LizardTech responds that section 112 requires only that each individual step in a claimed process be described adequately. Because a process of creating a seamless DWT is described, LizardTech argues that claim 21 is not invalid. However, that approach is at odds with the analysis this court employed in Tronzo, and it would lead to sweeping, overbroad claims because it would entitle an inventor to a claim scope far greater than what a person of skill in the art would understand the inventor to possess or what a person of skill in the art would be enabled to make and use.
By analogy, suppose that an inventor created a particular fuel-efficient automobile
engine and described the engine in such detail in the specification that a person of ordinary skill in the art would be able to build the engine. Although the specification would meet the requirements of section 112 with respect to a claim directed to that particular engine, it would not necessarily support a broad claim to every possible type of fuel-efficient engine, no matter how different in structure or operation from the inventor’s engine. The single embodiment would support such a generic claim only if the specification would “reasonably convey to a person skilled in the art that [the inventor] had possession of the claimed subject matter at the time of filing,” Bilstad v.

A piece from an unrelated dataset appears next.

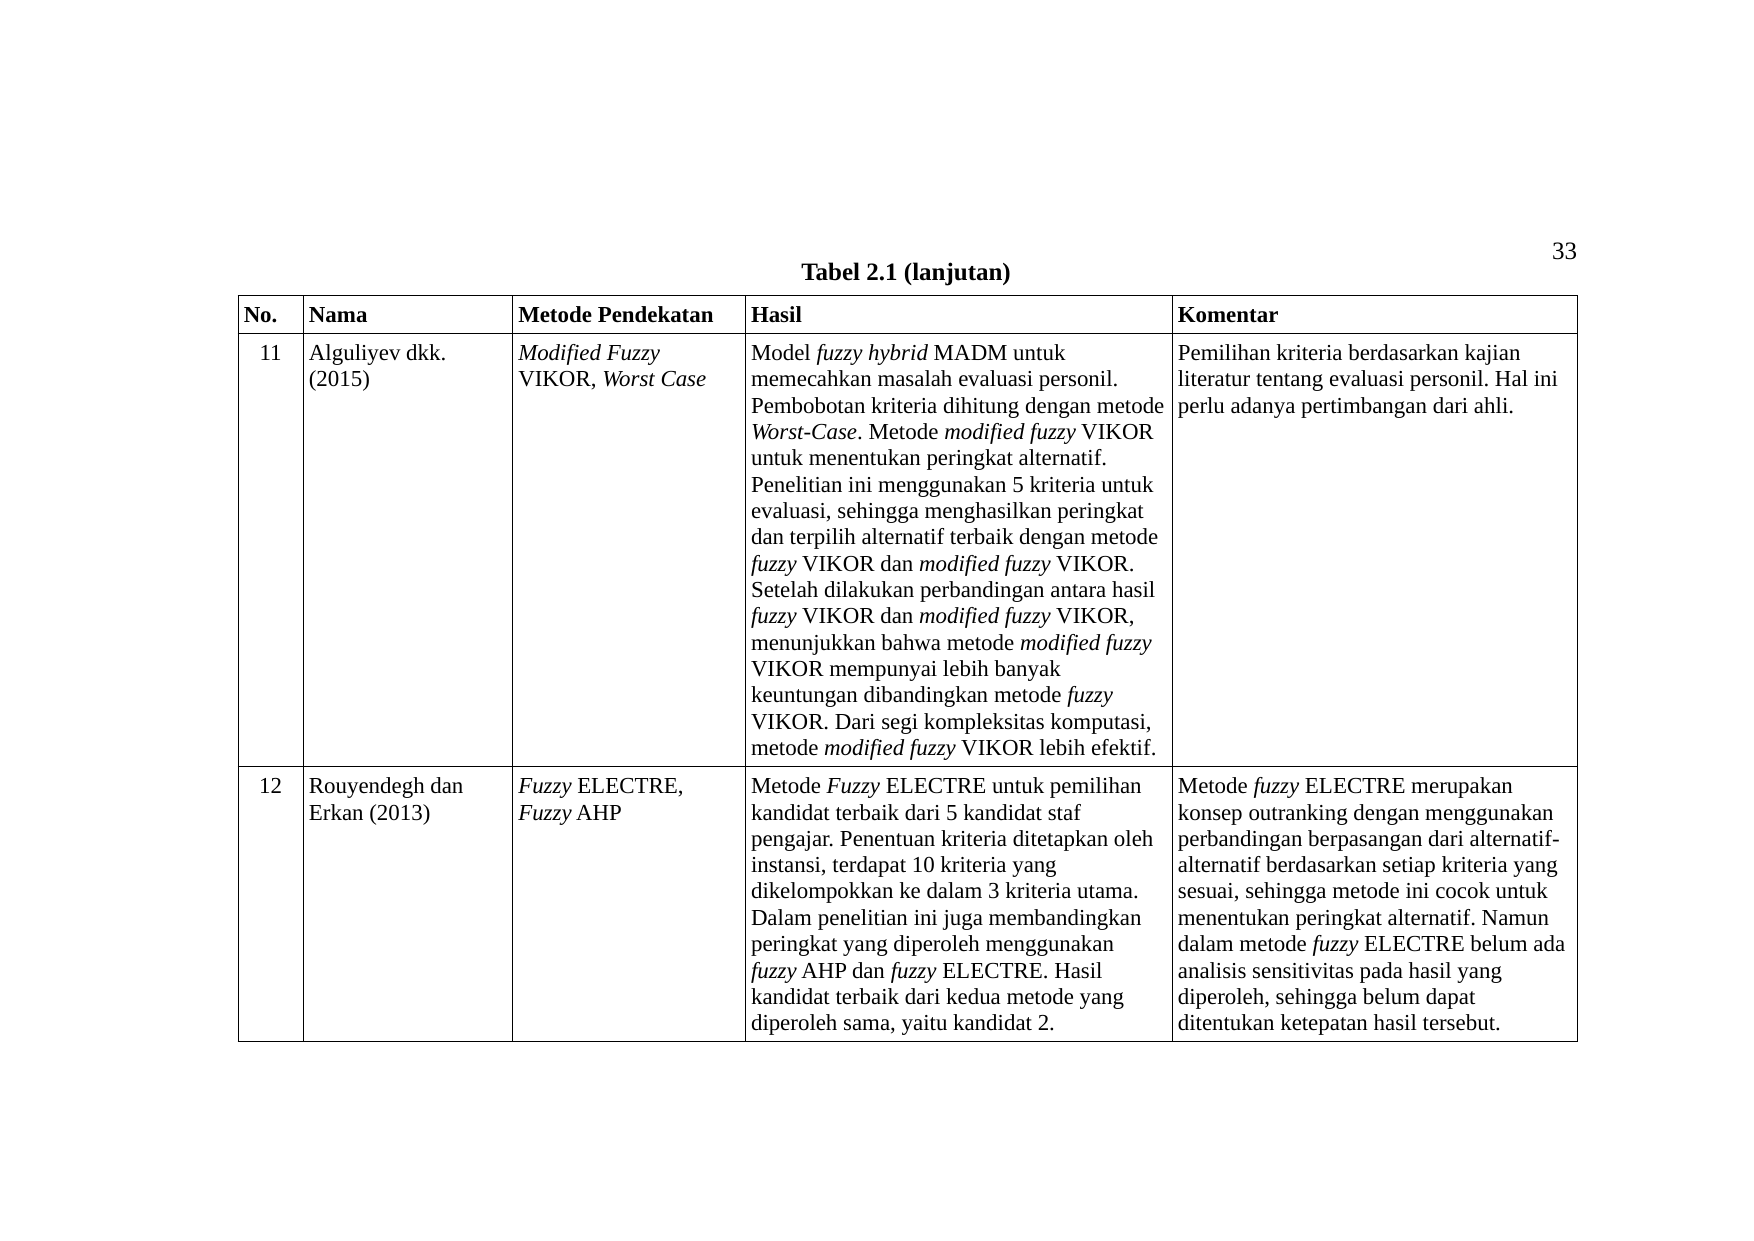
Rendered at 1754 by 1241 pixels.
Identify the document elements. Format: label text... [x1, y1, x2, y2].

Wakalopulos, 386 F.3d 1116, 1125 (Fed. Cir. 2004), and would “enable one of ordinary skill to practice ‘the full scope of the claimed invention,’” Chiron Corp. v. Genentech, Inc., 363 F.3d 1247, 1253 (Fed. Cir. 2004), quoting In re Wright, 999 F.2d 1557, 1561 (Fed. Cir. 1993); PPG Indus., Inc. v. Guardian Indus. Corp., 75 F.3d 1558, 1564 (Fed. Cir. 1996). To hold otherwise would violate the Supreme Court’s directive that “[i]t seems to us that nothing can be more just and fair, both to the patentee and the public, than that the former should understand, and correctly describe, just what he has invented, and for what he claims a patent.” Merrill v. Yeomans, 94 U.S. 568, 573-74 (1876); see also Phillips, 415 F.3d at 1321 (“The patent system is based on the proposition that the claims cover only the invented subject matter.”); AK Steel Corp., 344 F.3d at 1244 (“as part of the quid pro quo of the patent bargain, the applicant’s specification must enable one of ordinary skill in the art to practice the full scope of the claimed invention”). Thus, a patentee cannot always satisfy the requirements of section 112, in supporting expansive claim language, merely by clearly describing one embodiment of the thing claimed. For that reason, we hold that the description of one method for creating a seamless DWT does not entitle the inventor of the ’835 patent to claim any and all means for achieving that objective.
Finally, LizardTech argues that it is significant that claim 21 is part of the original disclosure and was not added at a later point. While it is true that an originally filed claim can provide the requisite written description to satisfy section 112, see Union Oil Co., 208 F.3d at 998 n.4, nothing in claim 21 or the specification constitutes an adequate and enabling description of all seamless DWTs. Therefore, we affirm the district court’s judgment that claims 21-25 and 27-28 are invalid for failure to satisfy the requirements of section 112. In light of that holding, it is unnecessary for us to consider the district court’s ruling that claim 21 is invalid for obviousness under 35 U.S.C. § 103.